* _Alınan metin_
━━━
Ne diyecektim? Beyaz pantolon. Çok pis koydu yeminlen! Hiç girmediğim bir mağazaya girdim Cuma gunu Kesimlerini kalıplarını zinhar bilmiyorum, o mağazanın çözmeziyim. Hem 36 hem 38 hem de 5 tip pantolon alınca deneme kabininde kalma rekoru kırdım. Mağaza yetkilileri kim bilir hakkımda ne düşünmüştür.
Uzatmanın manası yok, paçasını kıvırabileceğim, altına babetimi üzerine çizgili t-shirt’ümü giyip “French Kiss” filmindeki Meg Ryan tiplemesinin taklidine soyunacağım (giyineceğim:P) beyaz pantolon için karar vermem gerekiyordu.
Tamam elimizde ne var? 36 beden… düğme kapanıyor, fermuar çekiliyor. ,iyi hoş da … basenlerden pörtlüyor. “evet giyebiliyorum ama allahım nolur dikişleri sağlam olsun” duruşu… Tam “aldım çıkıyorum, nasıl olsa 1-2 kilo veririm” derken arkamı döndüm ve şahane bir don silueti ile anında 38 bedene çark ettim. 38 beden içinde hafiften yüzme durumları var ama lanet hazır giyim sektörü 37 beden üretmiyor.
Her şeye çare bulundu, büyük bedenler için butikler bile var ama 37 beden üretmek kimsenin aklına gelmiyor. Bak ayakkabıda çözdüler olayı. Nitekim senelerdir 36 dediğim ayak 35,5’muş.
Ayakkabı deyince o 9 west’e bir temiz küfredesim var. Kardeş ayak küçük ama taraklı, niçin kalıplarını biraz geniş tutmuyorsun? Ayrıca bir babete 137 tl verdikten sonra ben o babeti giyer miyim sokağa yavrım. Bir de indirimli fiyatı bu. Sen sezon başı şişir fiyatları sonra gerçek fiyatına indir. Yedim mi yemedim tabii.. İlker’in ısrar kıyametine rağmen an itibariyle ayakkabım yok, a dostlar.
Neyse pantolon diyordum. Çok pis koydu 38 beden olmak. En son hamileliğimin ortalarına doğru böyle bir 38 beden şokuna girmiştim. Neyse, mağazadan çıkıp Hisarönü’ne yürüyüp balık malzemeleri alışverişi yapan İlker’le buluşmam lazım. Beni on kadar pantolonla giyinme kabinine yolcu eder, benimle helalleşirken, “Hisarönünü bulursun değil mi?” diye sormuştu. “Bana ? Benim gibi kadına? Ulen sen ananın eline yapışmış bir elma şekeri ile kandırılıp Kemeraltına alışverişe getirildiğinde ben en ücra sokaklarını avucumun içi gibi biliyordum. Bir defa kaybolmadım be! PEH!” şeklinde bir bakış atmışım, cevabı beklemeden vınladı.
━━━
* _Yazılı alıştırma 1_
Beyaz pantolon yazısının "Neyse pantolon diyordum." sözleriyle başlayıp "cevabı beklemeden vınladı." sözleriyle biten bölümünü, bu son sözler de dahil olmak üzere, "balık" yerine "sebze" koyarak değiştir.
* _Yazılı alıştırma 2_
Aşağıdaki ifadelerin beyaz pantolon yazısıyla uyuşup uyuşmadığını belirt. Her biri için evet ya da hayır yaz ve yazıdaki belirleyici sözleri aynen aktar.
(a) Anlatıcı deneme kabinine hem 36 hem de 38 beden pantolon götürdü.
(b) Hazır giyim sektörü 37 beden pantolon da üretiyor.
(c) Anlatıcının şu anda bir ayakkabısı var.
* _Yazılı alıştırma 3_
Beyaz pantolon yazısını son cümlesinden sonra kaldığı yerden sürdür.
Ardından gelen satırlar, yazıyla ilgisi olmayan başka bir kaynaktan alınmıştır.

* _Verilen veriler_
━━━
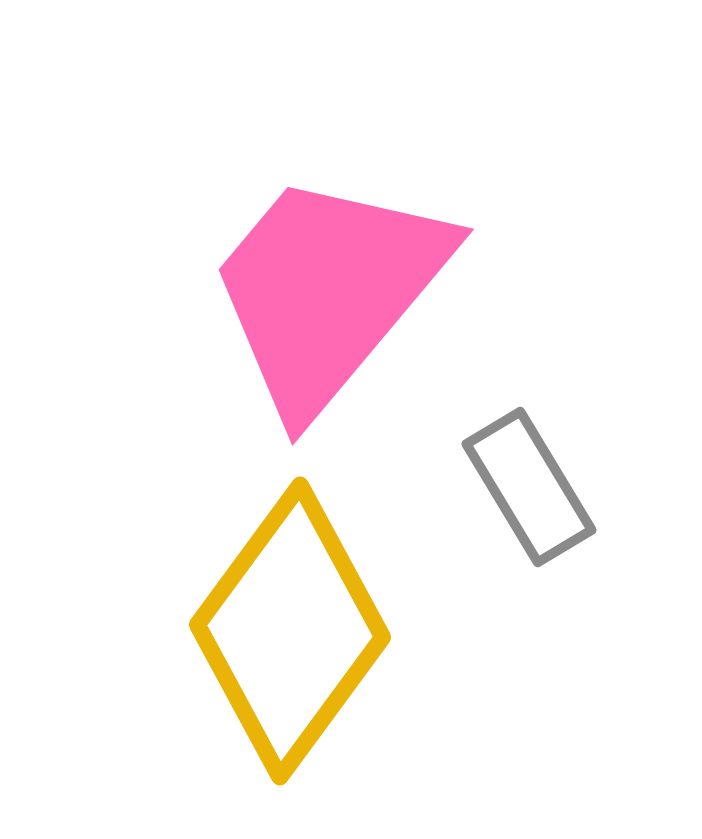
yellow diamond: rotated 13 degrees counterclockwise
━━━
* _Görev yanıtı 1_
Neyse pantolon diyordum. Çok pis koydu 38 beden olmak. En son hamileliğimin ortalarına doğru böyle bir 38 beden şokuna girmiştim. Neyse, mağazadan çıkıp Hisarönü’ne yürüyüp sebze malzemeleri alışverişi yapan İlker’le buluşmam lazım. Beni on kadar pantolonla giyinme kabinine yolcu eder, benimle helalleşirken, “Hisarönünü bulursun değil mi?” diye sormuştu. “Bana ? Benim gibi kadına? Ulen sen ananın eline yapışmış bir elma şekeri ile kandırılıp Kemeraltına alışverişe getirildiğinde ben en ücra sokaklarını avucumun içi gibi biliyordum. Bir defa kaybolmadım be! PEH!” şeklinde bir bakış atmışım, cevabı beklemeden vınladı.

* _Görev yanıtı 2_
(a) Evet: "Hem 36 hem 38 hem de 5 tip pantolon alınca deneme kabininde kalma rekoru kırdım."
(b) Hayır: "lanet hazır giyim sektörü 37 beden üretmiyor."
(c) Hayır: "an itibariyle ayakkabım yok, a dostlar."

* _Görev yanıtı 3_
Gel gör ki, bulamıyorum Hisarönünü. Aklım götümde tabii. Evet 38 beden olmuş götümde. Ulen ben 38 beden giyecek kadın mıydım be! Diye diye… bir güzel yolumu kaybettim. İlker’i arayıp kayboldum da diyemiyorum. Kaldım öyle… Esnafa bile sorup yiğitliğe bok sürdürmemek şahsi tercihim tabii ki… Zira bu yaşıma geldim katiyen Kemeraltında yer adres sormam. Koklayarak bulurum. Vallahi bak, bana biri bir yeri sorsa, katiyen tarif edemem. Ama alır seni o adrese götürürüm, elimle koymuş gibi adresi bulurum. Zaten götüm büyümüş, bir de üstüne Kemeraltında yer tarif ettirirsem, depresyona girerim şerefsizim!
Döne döne buldum tabii ki… Ama hala İlker’e kısa süreli kaybolduğumdan bahsetmedim zira ömrü yeterse Arca’nın torunlarına bile anlatabilir.
10 yorum:
Hahahahahah :D Ben tam bir 38 beden olamamış biri olarak sana sonsuz katılıyorum. Götüm 38i doldurmuyor, Beli yan simitlerden ötürü çılgın oturuyor. Sırf bu sebepten pantolon falan almıyorum. Yazıklarım olsun firmalara. :D
French Kiss'in ardından uzunca bir süre taklit etmiştim ben de Meg Ryan tarzını :) Çok çok beğendiğim, şimdi okuyup hatırlayınca bile gülümseten bir filmdir benim için.
O babetlerin fiyatlarına ben de deli oluyorum bu arada!
kış diyedir o kuzum.. şimdi bahar verdin erir o popo merak etme.. hem bu kumaş pantolonların çamaşır gösterme merakına sinir oluyorum ben ya..leyn gizlemek için giyoruz seni ne diye malı ortaya döküyorsun..
Ah ah benimde bir 40 beden beyaz pantolonum var benettondan hemde ama hurcun derinliklerine gömdüm kendisini , hala cıkarmaya cesaret edemiyorum , hele şu son hafta çikolata yeme konusunda deliliğe vardırmışken olayı .
Bu yazda beyaz pantolonsuz gecer diyen arkadasların var bak:)
ilker bloğu okumuyor mu kuzum :))))
Aynı durum ya bel 36, popo 38 üzerime tam olan kumaş pantolon hiç bulamam. Kardeşim bu kotta oluyorda neden kumaşta olmuyor...:))
Aynı durum ya bel 36, popo 38 üzerime tam olan kumaş pantolon hiç bulamam. Kardeşim bu kotta oluyorda neden kumaşta olmuyor...:))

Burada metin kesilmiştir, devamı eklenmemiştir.